[TASK]
Word for word, print each line of the listing below; pictures stay out.

○ ○ ○ ○ ○ ○ ○

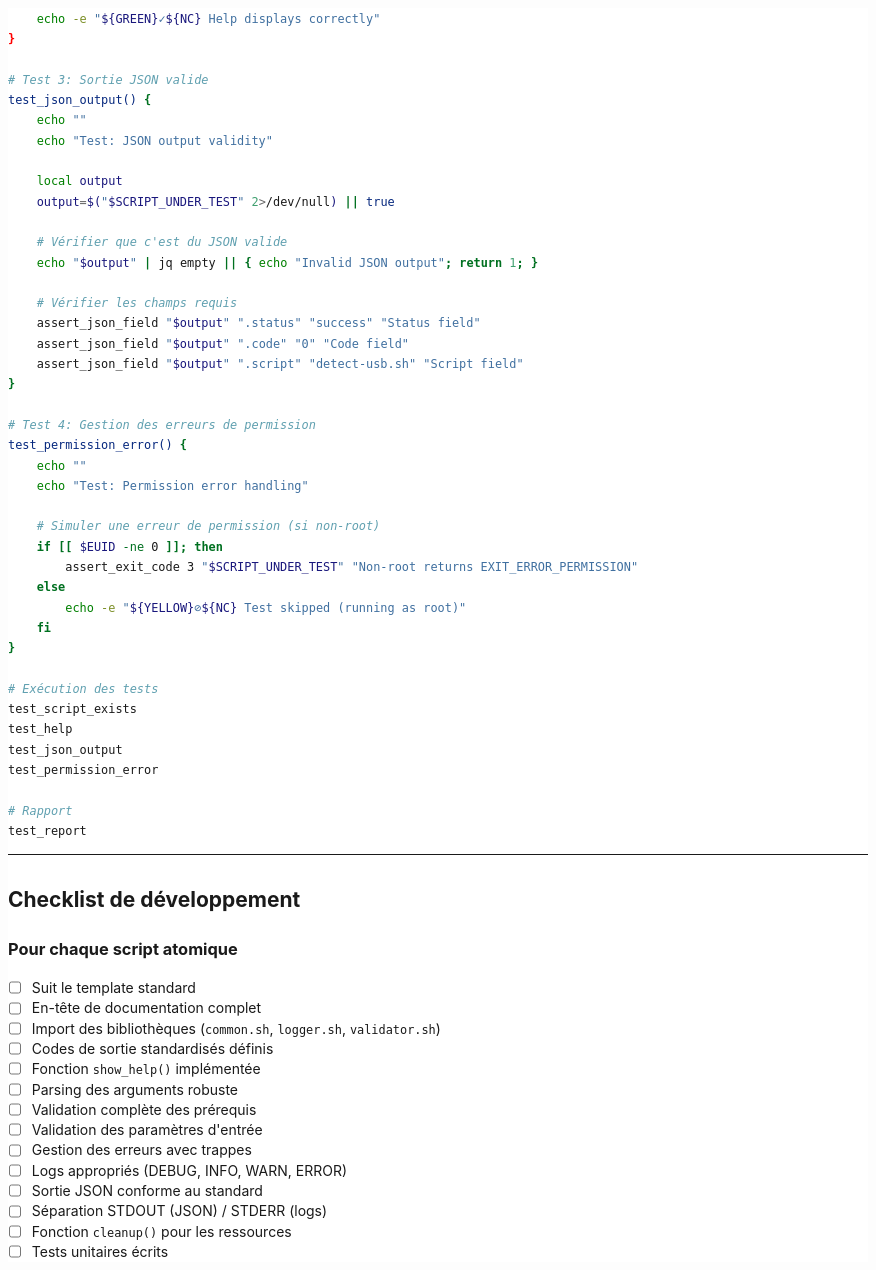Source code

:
 ```bash
    echo -e "${GREEN}✓${NC} Help displays correctly"
}

# Test 3: Sortie JSON valide
test_json_output() {
    echo ""
    echo "Test: JSON output validity"
    
    local output
    output=$("$SCRIPT_UNDER_TEST" 2>/dev/null) || true
    
    # Vérifier que c'est du JSON valide
    echo "$output" | jq empty || { echo "Invalid JSON output"; return 1; }
    
    # Vérifier les champs requis
    assert_json_field "$output" ".status" "success" "Status field"
    assert_json_field "$output" ".code" "0" "Code field"
    assert_json_field "$output" ".script" "detect-usb.sh" "Script field"
}

# Test 4: Gestion des erreurs de permission
test_permission_error() {
    echo ""
    echo "Test: Permission error handling"
    
    # Simuler une erreur de permission (si non-root)
    if [[ $EUID -ne 0 ]]; then
        assert_exit_code 3 "$SCRIPT_UNDER_TEST" "Non-root returns EXIT_ERROR_PERMISSION"
    else
        echo -e "${YELLOW}⊘${NC} Test skipped (running as root)"
    fi
}

# Exécution des tests
test_script_exists
test_help
test_json_output
test_permission_error

# Rapport
test_report
```

---

## Checklist de développement

### Pour chaque script atomique

- [ ] Suit le template standard
- [ ] En-tête de documentation complet
- [ ] Import des bibliothèques (`common.sh`, `logger.sh`, `validator.sh`)
- [ ] Codes de sortie standardisés définis
- [ ] Fonction `show_help()` implémentée
- [ ] Parsing des arguments robuste
- [ ] Validation complète des prérequis
- [ ] Validation des paramètres d'entrée
- [ ] Gestion des erreurs avec trappes
- [ ] Logs appropriés (DEBUG, INFO, WARN, ERROR)
- [ ] Sortie JSON conforme au standard
- [ ] Séparation STDOUT (JSON) / STDERR (logs)
- [ ] Fonction `cleanup()` pour les ressources
- [ ] Tests unitaires écrits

○ ○ ○ ○ ○ ○ ○

[OUTPUT FOR THIS EXERCISE]
Source code

:
 ```bash
    echo -e "${GREEN}✓${NC} Help displays correctly"
}

# Test 3: Sortie JSON valide
test_json_output() {
    echo ""
    echo "Test: JSON output validity"
    
    local output
    output=$("$SCRIPT_UNDER_TEST" 2>/dev/null) || true
    
    # Vérifier que c'est du JSON valide
    echo "$output" | jq empty || { echo "Invalid JSON output"; return 1; }
    
    # Vérifier les champs requis
    assert_json_field "$output" ".status" "success" "Status field"
    assert_json_field "$output" ".code" "0" "Code field"
    assert_json_field "$output" ".script" "detect-usb.sh" "Script field"
}

# Test 4: Gestion des erreurs de permission
test_permission_error() {
    echo ""
    echo "Test: Permission error handling"
    
    # Simuler une erreur de permission (si non-root)
    if [[ $EUID -ne 0 ]]; then
        assert_exit_code 3 "$SCRIPT_UNDER_TEST" "Non-root returns EXIT_ERROR_PERMISSION"
    else
        echo -e "${YELLOW}⊘${NC} Test skipped (running as root)"
    fi
}

# Exécution des tests
test_script_exists
test_help
test_json_output
test_permission_error

# Rapport
test_report
```

---

## Checklist de développement

### Pour chaque script atomique

- [ ] Suit le template standard
- [ ] En-tête de documentation complet
- [ ] Import des bibliothèques (`common.sh`, `logger.sh`, `validator.sh`)
- [ ] Codes de sortie standardisés définis
- [ ] Fonction `show_help()` implémentée
- [ ] Parsing des arguments robuste
- [ ] Validation complète des prérequis
- [ ] Validation des paramètres d'entrée
- [ ] Gestion des erreurs avec trappes
- [ ] Logs appropriés (DEBUG, INFO, WARN, ERROR)
- [ ] Sortie JSON conforme au standard
- [ ] Séparation STDOUT (JSON) / STDERR (logs)
- [ ] Fonction `cleanup()` pour les ressources
- [ ] Tests unitaires écrits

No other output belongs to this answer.